Metadata-Version: 2.1
Name: APEC
Version: 1.1.0.1
Summary: Single cell epigenomic clustering based on accessibility pattern
Home-page: https://github.com/QuKunLab/APEC
Author: Bin Li
Author-email: libinsnet@gmail.com
License: BSD License
Description: # User Guide for APEC (v1.1.0)
        
        (Accessibility Pattern based Epigenomic Clustering)
        
        APEC can perform fine cell type clustering on single cell chromatin accessibility data from scATAC-seq, snATAC-seq, sciATAC-seq or any other relevant experiment. It can also be used to evaluate gene score from relevant accesson, search for differential motifs/genes for each cell cluster, find super enhancers, and construct pseudo-time trajectory (by calling Monocle). **If users have already obtained the fragment-count-per-peak matrix from other mapping pipelines (such as CellRanger), please run APEC from the first Section "Run APEC from fragment count matrix". If users have only the raw fastq files, please jump to the second Section "Get fragment count matrix from raw data".**
        
        ## Run AEPC from fragment count matrix
        
        ### 1. Requirements and installation
        
        #### 1.1 Requirements
        
        APEC requires Linux system (CentOS 7.3+ or Ubuntu 16.04+), as well as Python (2.7.15+ or 3.6.8+). If users want to build pseudotime trajectory with APEC, please install R (3.4.0+) environment and monocle (2.4.0). Also, the following software are required for APEC:
        
            Bedtools: http://bedtools.readthedocs.io/en/latest/content/installation.html
            Meme 4.11.2: http://meme-suite.org/doc/download.html?man_type=web
            Homer: http://homer.ucsd.edu/homer/
        
        **notes: Users need to download genome reference for Homer by "perl /path-to-homer/configureHomer.pl -install hg19" and "perl /path-to-homer/configureHomer.pl -install mm10".**
        
        The files in **reference** folder are required for APEC. **But we didn't upload reference files to GitHub since they are too big. Users can download all reference files from http://galaxy.ustc.edu.cn:30803/APEC/**. The **reference** folder should contains the following files:
        
            hg19_RefSeq_genes.gtf, hg19_chr.fa, hg19_chr.fa.fai,
            mm10_RefSeq_genes.gtf, mm10_chr.fa, mm10_chr.fa.fai,
            JASPAR2018_CORE_vertebrates_non-redundant_pfms_meme.txt, tier1_markov1.norc.txt
        
        #### 1.2 Install and import APEC
        
        Users can install APEC by:
        
            pip install APEC
        
        In Ipython, Jupyter-notebook or a python script, users can import packages of APEC by:
        
            import clustering,plot,generate from APEC
        
        Users can inquire the manual for each function of APEC by typing "help()" in Ipython or Jupyter, for example:
        
            help(clustering.cluster_by_APEC)
        
        ### 2. Input data
        
        Users need to prepare a project folder (termed '$project'), which contains **matrix**, **peak**, **result** and **figure** folders. Please place "filtered_cells.csv" and "filtered_reads.mtx" in **matrix** folder, "top_filtered_peaks.bed" in **peak** folder.
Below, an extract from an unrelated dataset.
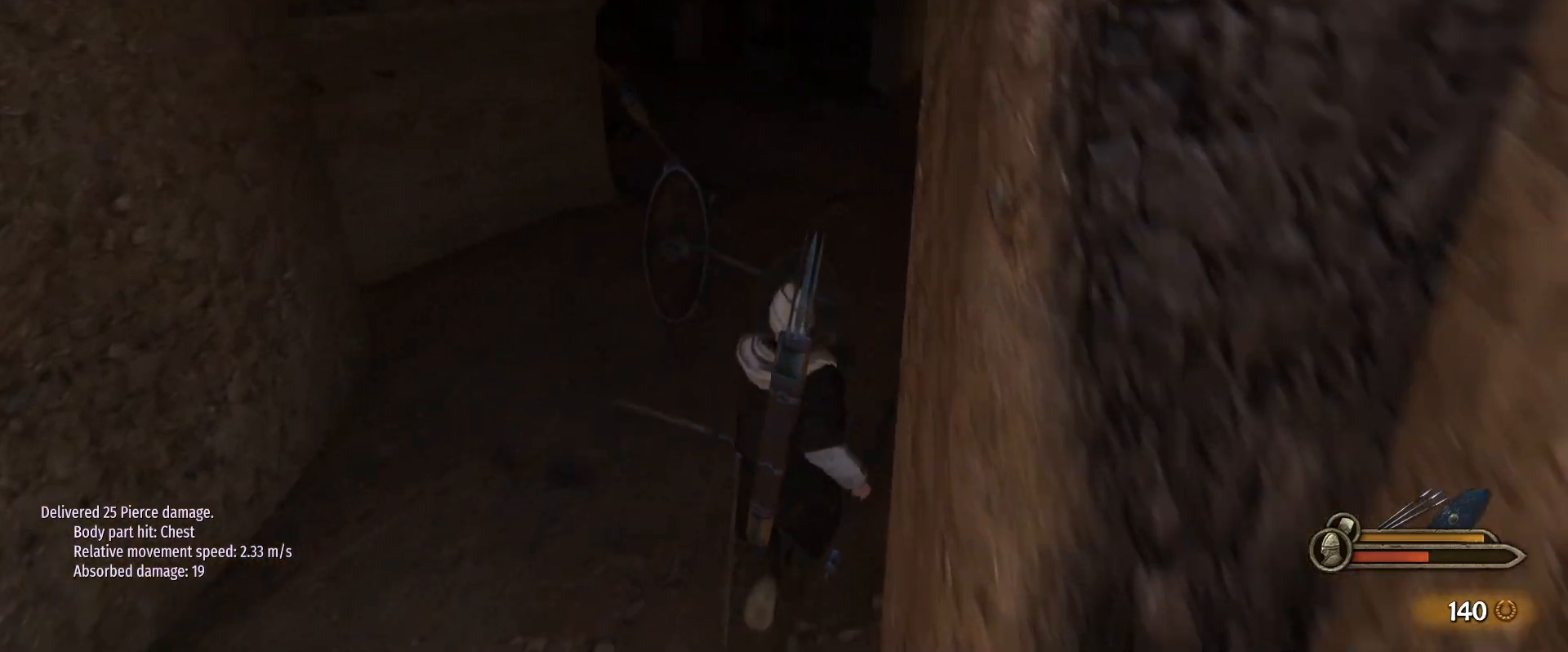
{"keys": ["d", "w"], "mouse": ["right"], "events": [[500, "d", "down"]]}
Here is the instruction for three input files:
        
            filtered_cells.csv: Two-column (separated by tabs) list of cell information ('name' and 'notes'), such as:
                                	name    notes
                                	CD4-001 CD4
                                	CD4-002 CD4
                                	CD8-001 CD8
                                	CD8-002 CD8
            top_filtered_peaks.bed: Three-column list of peaks, which is a standard bed format file.
                                    It is similar to the "peaks.bed" file in the CellRanger output of a 10X scATAC-seq dataset.
            filtered_reads.mtx: Fragment count matrix in mtx format, where each row is a peak and each column represents a cell.
                                It is similar to the "matrix.mtx" file in the CellRanger output of a 10X scATAC-seq dataset.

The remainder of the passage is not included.